組織として講じる対策、従業員に求めるべき対策

 これらの5つの攻撃の糸口から考えると、企業に求められるセキュリティ対策の基本は大きく2つに分類できるだろう。1つは適切なセキュリティ対策の導入やセキュリティポリシーの設定と運用、インシデント対応体制の確立など、組織として講じておくべき対策だ。もう1つが、個々の従業員がパソコンなどを操作する際に注意してもらう対策となる。

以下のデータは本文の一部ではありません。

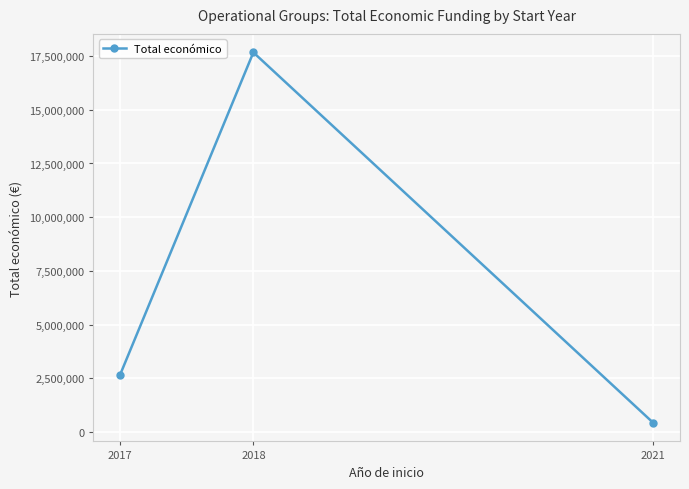

Reading left to right, what are all the values shown in this chart?

2663930	17668040	430411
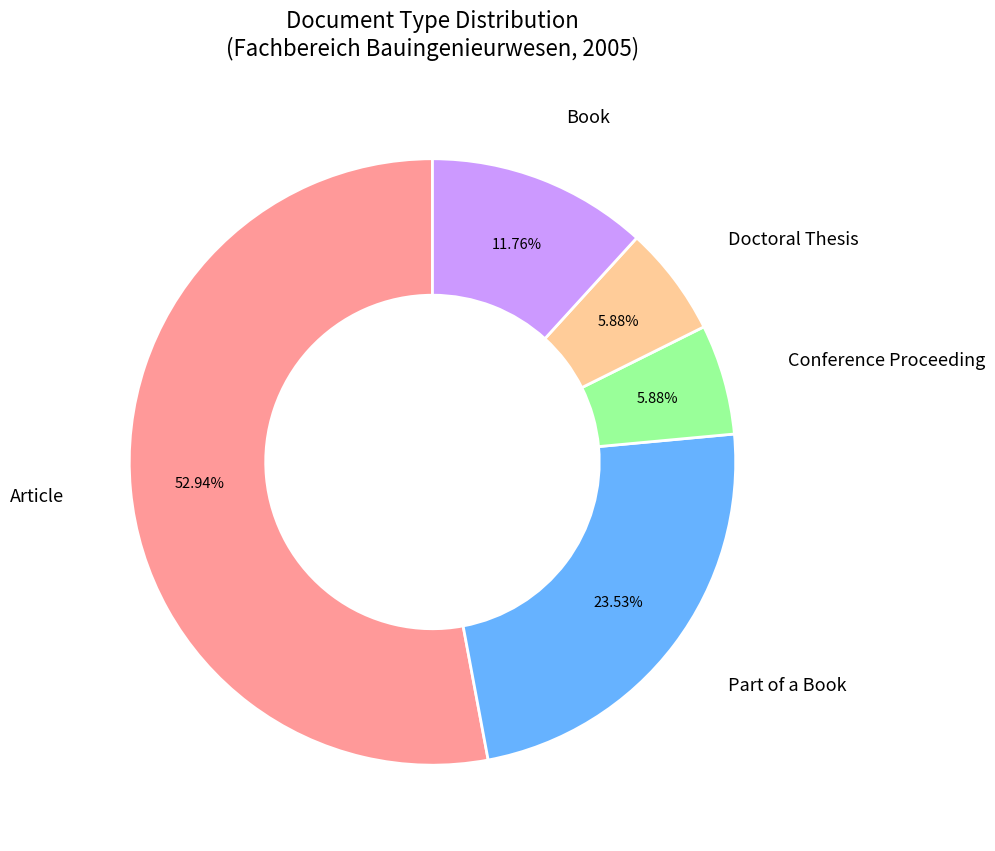

What is the ratio of the value at Book to the value at Conference Proceeding?

2.0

 組織として講じておくべき対策については、解説書に細かく記載されている。連絡、相談窓口の用意、インシデント対応体制の整備、サーバーやクライアント、ネットワークの適切なセキュリティ対策、バックアップ運用、従業員へのセキュリティ教育の実施などだ。

 従業員に求めるべき対策については、パスワードの適切な運用、SNSインターネットの慎重な利用、メールの添付ファイルSMSのリンク、URLのリンクなどの真偽の見極め、インシデントが発生した場合の適切な報告、連絡、相談などがある。これらを徹底するために、組織にはセキュリティ教育の継続的な実施が求められる。

 上記の対策項目についてIPAの解説書には、さらにブレークダウンしたさまざまな対応策が紹介されている。例えばパスワードについては、パスワードを作成するために意識するべき点や保管・運用方法、不正にログインされた場合の対応策などが具体的に解説されている。

 その他にも情報リテラシーやモラルの向上策、安易なクリックの防止方法、インシデント発生時の相談先、インシデント対応体制の整備方法、具体的なセキュリティ対策、バックアップの運用方法など、それぞれについて具体策が紹介されている。一度目を通しておくとよいだろう。